Re: Fishing Pocket Water
That is a great video. The only exception I take is his comments about not wasting your time casting to non feeding fish in pocket water. Dorsey is notorious for being an expert trout spotter....I've seen him on some fly shows and he sees fish even other acclaimed fisherman can't see. I personally have enough difficulty trying to spot fish in quiet pools.....I have never really been able to spot fish in heavy pocket water....much less distinguish whether they were feeding or non feeding. My advice to a newbie....learn to identify the actual prime lies (ie: the slow pocketwater next to the fast water) and methodically fish them all. If a fish is there....even if "non feeding"...your nymph properly presented will turn him into a feeding fish

madjoni 03-06-2011 08:04 AM

Re: Fishing Pocket Water
Love fishing pocket water...but not with super small flies:)

Frank Whiton 03-06-2011 11:24 AM

Re: Fishing Pocket Water
I have had very good success fishing pocket water with a big floater with a nymph dropper.
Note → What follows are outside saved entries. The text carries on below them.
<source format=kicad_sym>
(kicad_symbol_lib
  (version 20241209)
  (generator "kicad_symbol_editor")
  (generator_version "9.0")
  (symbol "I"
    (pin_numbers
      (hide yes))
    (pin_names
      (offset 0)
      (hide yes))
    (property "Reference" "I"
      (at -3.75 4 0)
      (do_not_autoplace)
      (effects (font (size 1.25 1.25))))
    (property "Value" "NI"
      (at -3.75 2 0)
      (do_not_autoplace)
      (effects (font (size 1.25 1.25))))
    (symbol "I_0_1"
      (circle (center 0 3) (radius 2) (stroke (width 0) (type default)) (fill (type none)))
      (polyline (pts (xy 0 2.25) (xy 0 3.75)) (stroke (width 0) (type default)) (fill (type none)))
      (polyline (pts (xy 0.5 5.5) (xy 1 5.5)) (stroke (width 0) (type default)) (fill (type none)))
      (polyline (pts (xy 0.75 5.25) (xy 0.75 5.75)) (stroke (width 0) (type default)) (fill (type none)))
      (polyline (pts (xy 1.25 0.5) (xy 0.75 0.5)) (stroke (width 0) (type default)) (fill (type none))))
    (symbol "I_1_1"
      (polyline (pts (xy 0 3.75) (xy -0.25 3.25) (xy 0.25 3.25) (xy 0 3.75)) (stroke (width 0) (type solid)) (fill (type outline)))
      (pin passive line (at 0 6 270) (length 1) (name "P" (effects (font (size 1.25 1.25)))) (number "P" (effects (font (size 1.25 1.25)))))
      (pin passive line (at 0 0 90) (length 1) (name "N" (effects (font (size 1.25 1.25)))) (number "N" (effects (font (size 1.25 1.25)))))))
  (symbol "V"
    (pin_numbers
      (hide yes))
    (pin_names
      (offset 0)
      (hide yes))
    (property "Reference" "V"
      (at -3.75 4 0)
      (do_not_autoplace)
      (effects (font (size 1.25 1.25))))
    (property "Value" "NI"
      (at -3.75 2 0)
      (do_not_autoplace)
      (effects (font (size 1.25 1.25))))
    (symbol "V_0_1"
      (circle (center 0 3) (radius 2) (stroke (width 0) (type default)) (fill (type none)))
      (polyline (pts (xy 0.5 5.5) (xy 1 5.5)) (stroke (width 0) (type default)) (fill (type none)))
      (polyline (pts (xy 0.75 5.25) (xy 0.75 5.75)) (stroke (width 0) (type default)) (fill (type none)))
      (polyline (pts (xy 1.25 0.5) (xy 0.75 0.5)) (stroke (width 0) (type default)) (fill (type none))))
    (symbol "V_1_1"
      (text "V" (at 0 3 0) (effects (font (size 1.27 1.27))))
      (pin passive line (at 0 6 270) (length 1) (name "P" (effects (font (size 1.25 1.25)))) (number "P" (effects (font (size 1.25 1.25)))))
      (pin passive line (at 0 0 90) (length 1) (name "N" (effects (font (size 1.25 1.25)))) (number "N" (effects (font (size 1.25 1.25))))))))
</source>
The dropper would be a size 16 or 18 nymph tied off the bend of the hook. A 12" to 16" dropper seems about right. The floater would be a Stimulator, Royal Wulff, Irresistible Wulff or Royal Humpy. The Simulator or Royal Wulff being my favorite. I did catch a five pound Rainbow at Lee's Ferry with a Royal Humpy combo but I don't fish it as much, maybe I should. Of course this works in all types of wanter and not just pocket water.


Jimmie 03-06-2011 11:26 PM

Re: Fishing Pocket Water
I'm going to try that this season Frank. The pocket water that we are fishing has fast pockets about the size of your bathtub with rocks and wood. It's even easy to get the dries hung-up so it was hard to imagine just nymphs. The 12" dropper will get some action this year. Got to stick with the big dry fly though. It was amazing how many 6"-10" ers took a size 12 last year.

BigCliff 03-07-2011 11:00 AM

Re: Fishing Pocket Water
My favorite technique for fishing pocket water is called "bounce nymphing". Its akin to what the gear guys call "drop shotting" in that the weight is out on the far end and the hook/fly/lure above that.

Bounce Nymphing | Fish the bottom third of the water column more effectively with this deep-nymphing rig.

Using multiple small shot for your weight can also help snake through spots that larger flies/shot might hang up.

Ard 03-07-2011 01:30 PM

Re: Fishing Pocket Water

I'm a long ways from Colorado but I used to fish the river in question long ago. I fished the pockets two ways, in warm season I fished up stream using dry fly in size 14 - 16 and worked the current seams. In the winter months I used feather wings in size 4 - 6 and worked the same areas but with a decidedly different style due to the fly. I found some remarkable fish in the small eddies that are prolific on the river anywhere from the cable below the dam to the water below Deckers. The population drops below Deckers and I'm not sure why but when you had a trout take the streamers they were often hooked solidly. Fishing streamers in conditions like you have on the S.P. requires control of the fly, once you have your technique down the fish are not impossible in the least.

Although I have pulled fish from the swift stuff using nymphs, 95% of the time I was working a streamer through the river. The advice for nymphing comes from those with more experience at this type presentation so if you are concerned with nymphing I would follow the tips the members have given.